§ **DEINE AUFGABE**: Welche Zeilen der Auflistung enthalten die Zeichenfolge „middle“? Gib jede dieser Zeilen vollständig an.
☆ ☆ ☆ ☆ ☆
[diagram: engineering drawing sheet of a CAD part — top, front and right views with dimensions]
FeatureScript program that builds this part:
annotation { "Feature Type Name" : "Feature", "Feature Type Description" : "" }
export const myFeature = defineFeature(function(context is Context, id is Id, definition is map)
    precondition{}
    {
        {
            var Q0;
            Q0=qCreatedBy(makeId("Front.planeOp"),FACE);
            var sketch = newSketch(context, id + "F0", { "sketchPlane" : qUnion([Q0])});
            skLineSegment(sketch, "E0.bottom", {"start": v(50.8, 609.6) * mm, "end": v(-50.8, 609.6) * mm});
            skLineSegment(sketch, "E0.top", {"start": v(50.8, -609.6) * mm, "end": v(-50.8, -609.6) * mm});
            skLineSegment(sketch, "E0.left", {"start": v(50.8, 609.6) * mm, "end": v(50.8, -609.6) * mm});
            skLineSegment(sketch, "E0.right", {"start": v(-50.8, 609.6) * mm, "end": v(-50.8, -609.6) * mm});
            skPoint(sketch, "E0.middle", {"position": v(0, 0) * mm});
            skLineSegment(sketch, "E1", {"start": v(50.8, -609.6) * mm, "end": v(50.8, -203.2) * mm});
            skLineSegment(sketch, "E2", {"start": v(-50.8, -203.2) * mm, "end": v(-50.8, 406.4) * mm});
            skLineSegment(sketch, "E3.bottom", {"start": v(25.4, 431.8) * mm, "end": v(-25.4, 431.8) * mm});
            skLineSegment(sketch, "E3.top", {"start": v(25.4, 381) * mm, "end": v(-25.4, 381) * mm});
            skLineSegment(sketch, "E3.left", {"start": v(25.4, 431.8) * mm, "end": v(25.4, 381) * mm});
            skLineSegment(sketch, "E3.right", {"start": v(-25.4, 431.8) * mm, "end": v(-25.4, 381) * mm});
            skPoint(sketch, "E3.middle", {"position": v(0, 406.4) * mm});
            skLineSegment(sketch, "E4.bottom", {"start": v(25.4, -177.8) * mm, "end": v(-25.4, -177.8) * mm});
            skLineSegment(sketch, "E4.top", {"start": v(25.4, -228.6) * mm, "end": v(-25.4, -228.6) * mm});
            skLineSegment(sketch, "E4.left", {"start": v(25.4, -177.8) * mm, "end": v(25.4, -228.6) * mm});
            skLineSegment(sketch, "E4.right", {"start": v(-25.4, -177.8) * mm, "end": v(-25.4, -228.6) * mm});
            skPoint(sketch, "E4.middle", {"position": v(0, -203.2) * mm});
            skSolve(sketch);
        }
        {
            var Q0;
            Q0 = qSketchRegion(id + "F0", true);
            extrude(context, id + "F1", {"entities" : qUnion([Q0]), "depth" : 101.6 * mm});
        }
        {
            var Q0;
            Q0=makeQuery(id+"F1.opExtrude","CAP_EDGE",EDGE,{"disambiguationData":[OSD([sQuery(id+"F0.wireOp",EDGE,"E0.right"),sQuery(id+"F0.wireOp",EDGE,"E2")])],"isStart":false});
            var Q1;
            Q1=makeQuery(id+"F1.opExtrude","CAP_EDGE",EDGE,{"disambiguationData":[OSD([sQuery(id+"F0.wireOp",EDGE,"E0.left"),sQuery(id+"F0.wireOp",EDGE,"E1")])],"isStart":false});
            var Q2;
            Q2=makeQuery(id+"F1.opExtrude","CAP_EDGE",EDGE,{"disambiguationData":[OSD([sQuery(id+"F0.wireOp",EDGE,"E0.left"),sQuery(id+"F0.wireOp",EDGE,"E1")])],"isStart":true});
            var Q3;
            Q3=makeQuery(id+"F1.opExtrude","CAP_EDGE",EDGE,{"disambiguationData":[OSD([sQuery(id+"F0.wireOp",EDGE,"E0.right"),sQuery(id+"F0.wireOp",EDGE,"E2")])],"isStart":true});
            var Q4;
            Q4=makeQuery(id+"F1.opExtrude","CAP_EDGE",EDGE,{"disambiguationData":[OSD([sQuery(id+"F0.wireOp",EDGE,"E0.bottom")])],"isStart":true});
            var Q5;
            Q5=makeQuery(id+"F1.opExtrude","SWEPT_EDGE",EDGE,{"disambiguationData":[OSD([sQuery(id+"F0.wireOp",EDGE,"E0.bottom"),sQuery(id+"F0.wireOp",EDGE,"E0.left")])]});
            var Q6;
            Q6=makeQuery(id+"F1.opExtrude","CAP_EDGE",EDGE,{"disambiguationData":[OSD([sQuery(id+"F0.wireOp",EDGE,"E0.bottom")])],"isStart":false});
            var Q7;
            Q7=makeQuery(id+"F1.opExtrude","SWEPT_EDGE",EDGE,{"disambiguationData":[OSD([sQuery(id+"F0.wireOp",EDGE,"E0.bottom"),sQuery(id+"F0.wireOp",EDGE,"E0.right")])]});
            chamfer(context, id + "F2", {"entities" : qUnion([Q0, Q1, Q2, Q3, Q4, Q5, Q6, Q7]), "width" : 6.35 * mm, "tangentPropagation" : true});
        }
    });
☆ ☆ ☆ ☆ ☆
§ **LÖSUNG FOLGT**:
            skPoint(sketch, "E0.middle", {"position": v(0, 0) * mm});
            skPoint(sketch, "E3.middle", {"position": v(0, 406.4) * mm});
            skPoint(sketch, "E4.middle", {"position": v(0, -203.2) * mm});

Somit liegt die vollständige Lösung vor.